You can get to that server status page here.
Outage ongoing as Microsoft rushes to fix it
Here’s the latest on where we are, via Reuters:
Microsoft Corp said on Wednesday it was investigating a networking issue that impacted multiple services including Teams and Outlook, with outage reports saying the platforms were down for thousands of users globally.
Microsoft did not disclose the number of users affected by the disruption, but data from outage tracking website Downdetector showed more than 3,900 incidents in India and over 900 in Japan. Outage reports also spiked in Australia, Britain and the United Arab Emirates.
The Downdetector site tracks outages by collating status reports from sources including user-submitted errors on its platform.
“We’ve identified a potential networking issue and are reviewing telemetry to determine the next troubleshooting steps,” Microsoft said in a tweet.
Microsoft‘s cloud unit Azure also tweeted about the networking issue, and said that a subset of users were experiencing problems with the platform.
During the outage, most users were unable to exchange messages, join calls or use any features of Teams application. Many users took to Twitter to share updates about the service disruption, with #MicrosoftTeams trending as a hashtag on the social media site.
Microsoft Teams, used by more than 280 million people globally, forms an integral part of daily operations for businesses and schools, which use the service to make calls, schedule meetings and organize their workflow.

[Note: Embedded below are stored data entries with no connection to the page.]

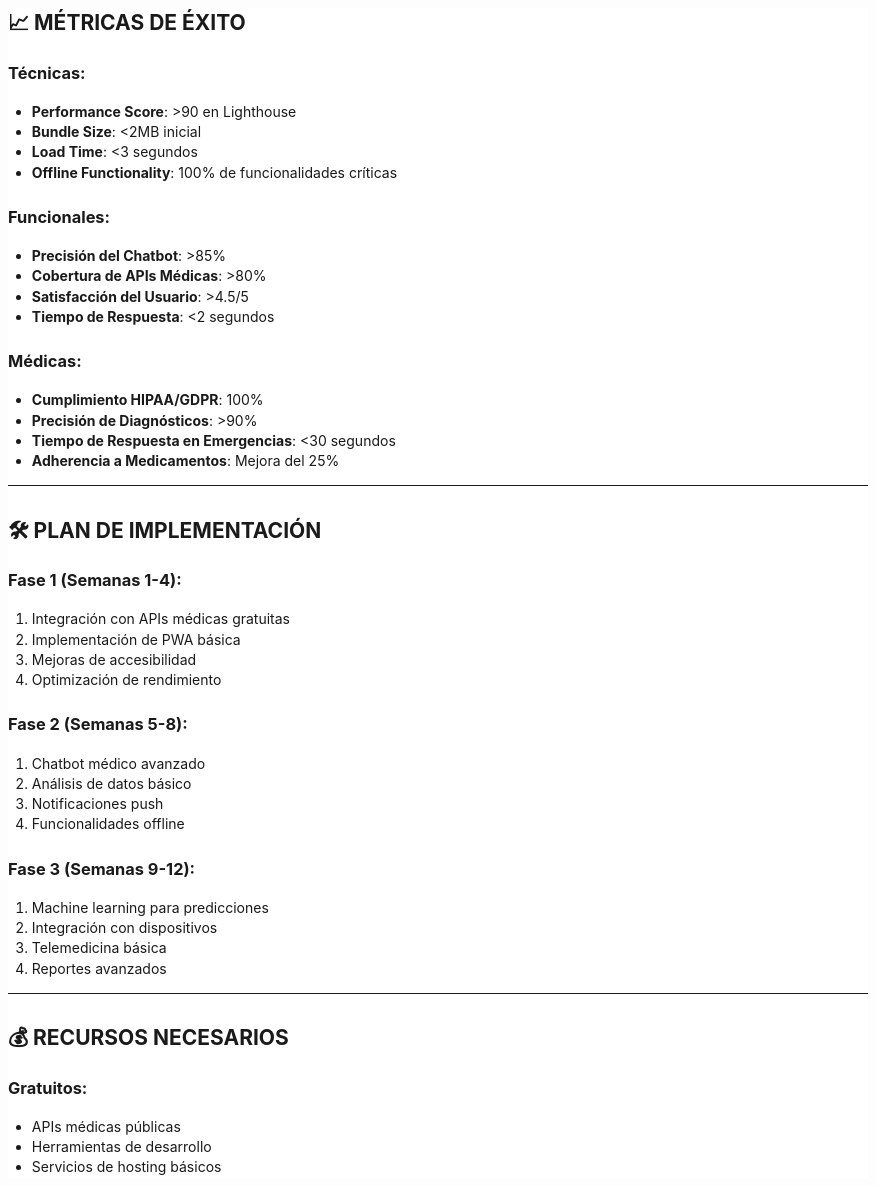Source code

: 
## 📈 MÉTRICAS DE ÉXITO

### **Técnicas:**
- **Performance Score**: >90 en Lighthouse
- **Bundle Size**: <2MB inicial
- **Load Time**: <3 segundos
- **Offline Functionality**: 100% de funcionalidades críticas

### **Funcionales:**
- **Precisión del Chatbot**: >85%
- **Cobertura de APIs Médicas**: >80%
- **Satisfacción del Usuario**: >4.5/5
- **Tiempo de Respuesta**: <2 segundos

### **Médicas:**
- **Cumplimiento HIPAA/GDPR**: 100%
- **Precisión de Diagnósticos**: >90%
- **Tiempo de Respuesta en Emergencias**: <30 segundos
- **Adherencia a Medicamentos**: Mejora del 25%

---

## 🛠️ PLAN DE IMPLEMENTACIÓN

### **Fase 1 (Semanas 1-4):**
1. Integración con APIs médicas gratuitas
2. Implementación de PWA básica
3. Mejoras de accesibilidad
4. Optimización de rendimiento

### **Fase 2 (Semanas 5-8):**
1. Chatbot médico avanzado
2. Análisis de datos básico
3. Notificaciones push
4. Funcionalidades offline

### **Fase 3 (Semanas 9-12):**
1. Machine learning para predicciones
2. Integración con dispositivos
3. Telemedicina básica
4. Reportes avanzados

---

## 💰 RECURSOS NECESARIOS

### **Gratuitos:**
- APIs médicas públicas
- Herramientas de desarrollo
- Servicios de hosting básicos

Among the other services affected were Microsoft Exchange Online, SharePoint Online, OneDrive for Business, according to the company’s status page.
Problem found – and Microsoft working to fix it
Microsoft now says that it has “isolated the problem to a networking configuration issue, and we are analyzing the best mitigation strategy to address it without causing additional impact.”
The same update also makes clear how widespread it is. “Impact is occurring to the following services but is not limited to them: -Microsoft Teams -Exchange Online -Outlook -SharePoint Online -OneDrive for Business -Microsoft Graph -PowerBi - Microsoft 365 Admin Center”
Microsoft may have found source of problem
The latest from Microsoft is that has “identified a potential networking issue and are reviewing telemetry to determine the next troubleshooting steps”.
That update comes from the Microsoft 365 account. Though the issue is widespread, Microsoft tends to track and communicate outages from the accounts devoted to individual products.
But it is probably safe to assume the cause of the problem is the same across different products, since they all started at the same time.